■ **Exercise goal**: A verbatim copy of the records below, pictures omitted, is the task.

____________

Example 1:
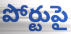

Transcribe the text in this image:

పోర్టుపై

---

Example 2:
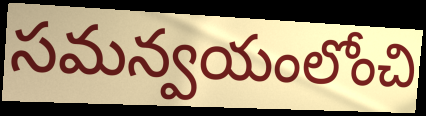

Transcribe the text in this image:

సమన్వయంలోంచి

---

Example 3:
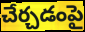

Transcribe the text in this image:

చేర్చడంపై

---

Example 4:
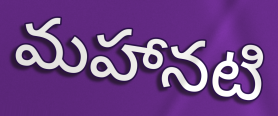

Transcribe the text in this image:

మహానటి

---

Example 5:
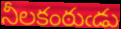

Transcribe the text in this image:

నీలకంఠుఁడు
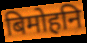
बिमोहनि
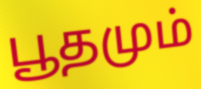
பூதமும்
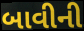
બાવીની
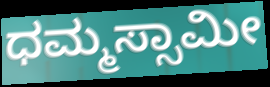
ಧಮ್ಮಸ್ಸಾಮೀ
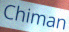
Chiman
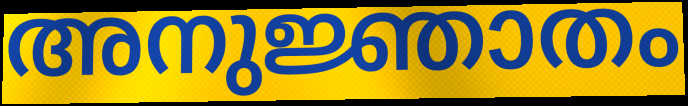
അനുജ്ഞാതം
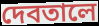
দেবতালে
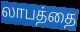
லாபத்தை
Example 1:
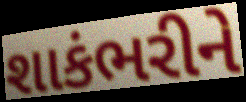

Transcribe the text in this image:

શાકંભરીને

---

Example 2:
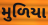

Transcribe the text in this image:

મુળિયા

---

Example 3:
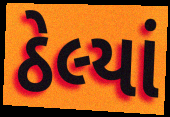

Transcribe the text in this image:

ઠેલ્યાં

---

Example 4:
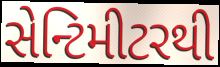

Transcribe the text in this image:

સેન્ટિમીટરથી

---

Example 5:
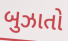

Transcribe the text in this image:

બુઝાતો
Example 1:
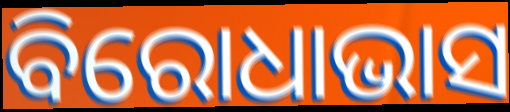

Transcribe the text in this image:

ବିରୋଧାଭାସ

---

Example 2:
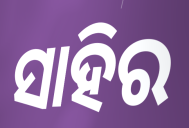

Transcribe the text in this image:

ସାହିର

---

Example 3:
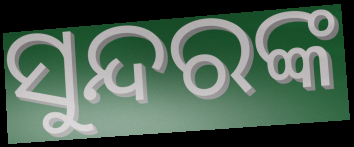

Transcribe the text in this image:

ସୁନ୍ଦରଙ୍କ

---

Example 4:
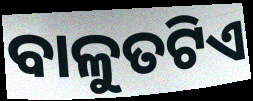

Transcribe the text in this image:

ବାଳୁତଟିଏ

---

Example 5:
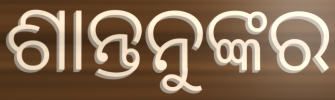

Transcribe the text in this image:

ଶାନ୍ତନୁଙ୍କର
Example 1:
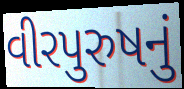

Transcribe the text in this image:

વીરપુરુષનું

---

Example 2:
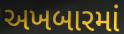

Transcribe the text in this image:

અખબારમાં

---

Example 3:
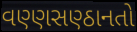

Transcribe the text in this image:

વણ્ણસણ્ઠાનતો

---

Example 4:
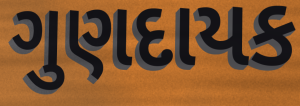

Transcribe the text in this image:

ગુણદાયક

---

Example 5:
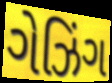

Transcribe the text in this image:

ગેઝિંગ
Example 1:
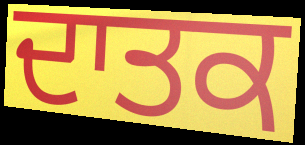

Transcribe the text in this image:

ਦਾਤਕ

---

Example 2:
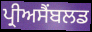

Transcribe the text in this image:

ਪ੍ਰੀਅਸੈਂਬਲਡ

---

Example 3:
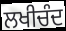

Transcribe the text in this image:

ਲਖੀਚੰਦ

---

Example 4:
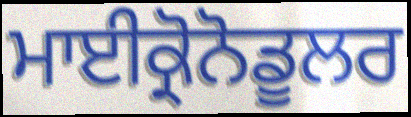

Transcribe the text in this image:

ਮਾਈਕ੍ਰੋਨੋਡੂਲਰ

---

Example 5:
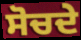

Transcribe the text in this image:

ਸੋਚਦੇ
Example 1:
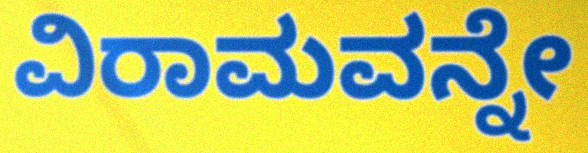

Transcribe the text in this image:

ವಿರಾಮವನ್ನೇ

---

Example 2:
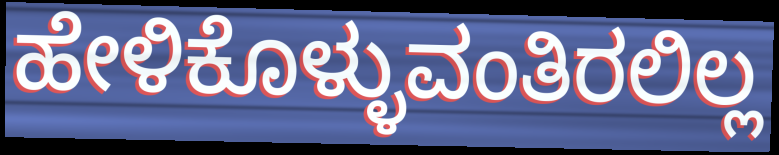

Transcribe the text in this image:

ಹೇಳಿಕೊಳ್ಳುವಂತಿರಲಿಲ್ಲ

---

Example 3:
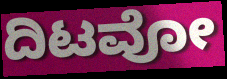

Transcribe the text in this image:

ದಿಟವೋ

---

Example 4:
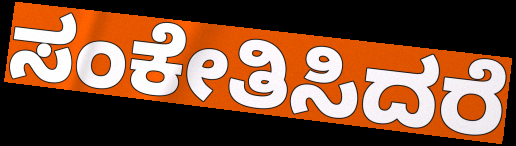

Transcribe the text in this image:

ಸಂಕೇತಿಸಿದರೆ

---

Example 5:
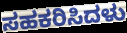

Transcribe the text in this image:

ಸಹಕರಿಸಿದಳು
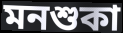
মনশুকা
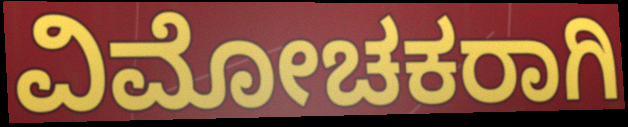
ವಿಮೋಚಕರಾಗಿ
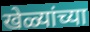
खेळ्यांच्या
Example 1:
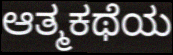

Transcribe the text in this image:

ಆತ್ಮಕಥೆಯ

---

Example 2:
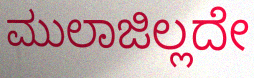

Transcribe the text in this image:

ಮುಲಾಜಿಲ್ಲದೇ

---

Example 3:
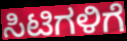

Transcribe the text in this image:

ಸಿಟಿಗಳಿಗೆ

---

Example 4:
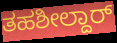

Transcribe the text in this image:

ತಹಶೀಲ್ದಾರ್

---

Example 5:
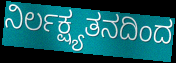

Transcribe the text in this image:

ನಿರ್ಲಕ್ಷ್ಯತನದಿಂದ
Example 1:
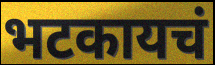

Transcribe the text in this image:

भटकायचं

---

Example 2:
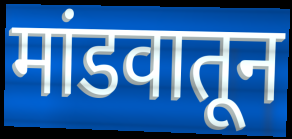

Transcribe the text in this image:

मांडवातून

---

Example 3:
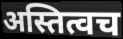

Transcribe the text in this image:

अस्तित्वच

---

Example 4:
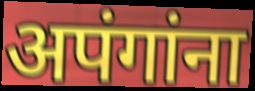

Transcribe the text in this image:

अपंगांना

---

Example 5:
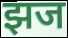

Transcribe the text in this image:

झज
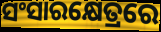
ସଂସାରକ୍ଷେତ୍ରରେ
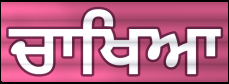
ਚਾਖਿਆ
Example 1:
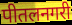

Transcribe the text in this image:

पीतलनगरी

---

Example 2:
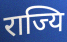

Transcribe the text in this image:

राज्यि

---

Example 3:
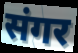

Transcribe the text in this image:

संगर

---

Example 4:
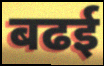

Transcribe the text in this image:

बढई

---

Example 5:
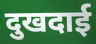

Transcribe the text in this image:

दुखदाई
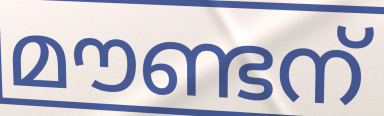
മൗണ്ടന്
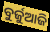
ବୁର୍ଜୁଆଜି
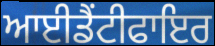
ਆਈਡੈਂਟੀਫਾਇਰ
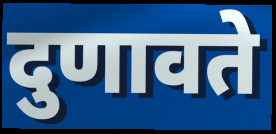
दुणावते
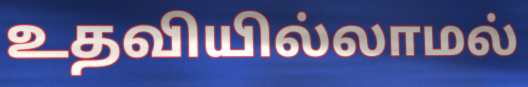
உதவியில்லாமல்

____________

■ **Expected answer**:
Example 1:

Transcribe the text in this image:

పోర్టుపై

---

Example 2:

Transcribe the text in this image:

సమన్వయంలోంచి

---

Example 3:

Transcribe the text in this image:

చేర్చడంపై

---

Example 4:

Transcribe the text in this image:

మహానటి

---

Example 5:

Transcribe the text in this image:

నీలకంఠుఁడు
बिमोहनि
பூதமும்
બાવીની
ಧಮ್ಮಸ್ಸಾಮೀ
Chiman
അനുജ്ഞാതം
দেবতালে
லாபத்தை
Example 1:

Transcribe the text in this image:

શાકંભરીને

---

Example 2:

Transcribe the text in this image:

મુળિયા

---

Example 3:

Transcribe the text in this image:

ઠેલ્યાં

---

Example 4:

Transcribe the text in this image:

સેન્ટિમીટરથી

---

Example 5:

Transcribe the text in this image:

બુઝાતો
Example 1:

Transcribe the text in this image:

ବିରୋଧାଭାସ

---

Example 2:

Transcribe the text in this image:

ସାହିର

---

Example 3:

Transcribe the text in this image:

ସୁନ୍ଦରଙ୍କ

---

Example 4:

Transcribe the text in this image:

ବାଳୁତଟିଏ

---

Example 5:

Transcribe the text in this image:

ଶାନ୍ତନୁଙ୍କର
Example 1:

Transcribe the text in this image:

વીરપુરુષનું

---

Example 2:

Transcribe the text in this image:

અખબારમાં

---

Example 3:

Transcribe the text in this image:

વણ્ણસણ્ઠાનતો

---

Example 4:

Transcribe the text in this image:

ગુણદાયક

---

Example 5:

Transcribe the text in this image:

ગેઝિંગ
Example 1:

Transcribe the text in this image:

ਦਾਤਕ

---

Example 2:

Transcribe the text in this image:

ਪ੍ਰੀਅਸੈਂਬਲਡ

---

Example 3:

Transcribe the text in this image:

ਲਖੀਚੰਦ

---

Example 4:

Transcribe the text in this image:

ਮਾਈਕ੍ਰੋਨੋਡੂਲਰ

---

Example 5:

Transcribe the text in this image:

ਸੋਚਦੇ
Example 1:

Transcribe the text in this image:

ವಿರಾಮವನ್ನೇ

---

Example 2:

Transcribe the text in this image:

ಹೇಳಿಕೊಳ್ಳುವಂತಿರಲಿಲ್ಲ

---

Example 3:

Transcribe the text in this image:

ದಿಟವೋ

---

Example 4:

Transcribe the text in this image:

ಸಂಕೇತಿಸಿದರೆ

---

Example 5:

Transcribe the text in this image:

ಸಹಕರಿಸಿದಳು
মনশুকা
ವಿಮೋಚಕರಾಗಿ
खेळ्यांच्या
Example 1:

Transcribe the text in this image:

ಆತ್ಮಕಥೆಯ

---

Example 2:

Transcribe the text in this image:

ಮುಲಾಜಿಲ್ಲದೇ

---

Example 3:

Transcribe the text in this image:

ಸಿಟಿಗಳಿಗೆ

---

Example 4:

Transcribe the text in this image:

ತಹಶೀಲ್ದಾರ್

---

Example 5:

Transcribe the text in this image:

ನಿರ್ಲಕ್ಷ್ಯತನದಿಂದ
Example 1:

Transcribe the text in this image:

भटकायचं

---

Example 2:

Transcribe the text in this image:

मांडवातून

---

Example 3:

Transcribe the text in this image:

अस्तित्वच

---

Example 4:

Transcribe the text in this image:

अपंगांना

---

Example 5:

Transcribe the text in this image:

झज
ସଂସାରକ୍ଷେତ୍ରରେ
ਚਾਖਿਆ
Example 1:

Transcribe the text in this image:

पीतलनगरी

---

Example 2:

Transcribe the text in this image:

राज्यि

---

Example 3:

Transcribe the text in this image:

संगर

---

Example 4:

Transcribe the text in this image:

बढई

---

Example 5:

Transcribe the text in this image:

दुखदाई
മൗണ്ടന്
ବୁର୍ଜୁଆଜି
ਆਈਡੈਂਟੀਫਾਇਰ
दुणावते
உதவியில்லாமல்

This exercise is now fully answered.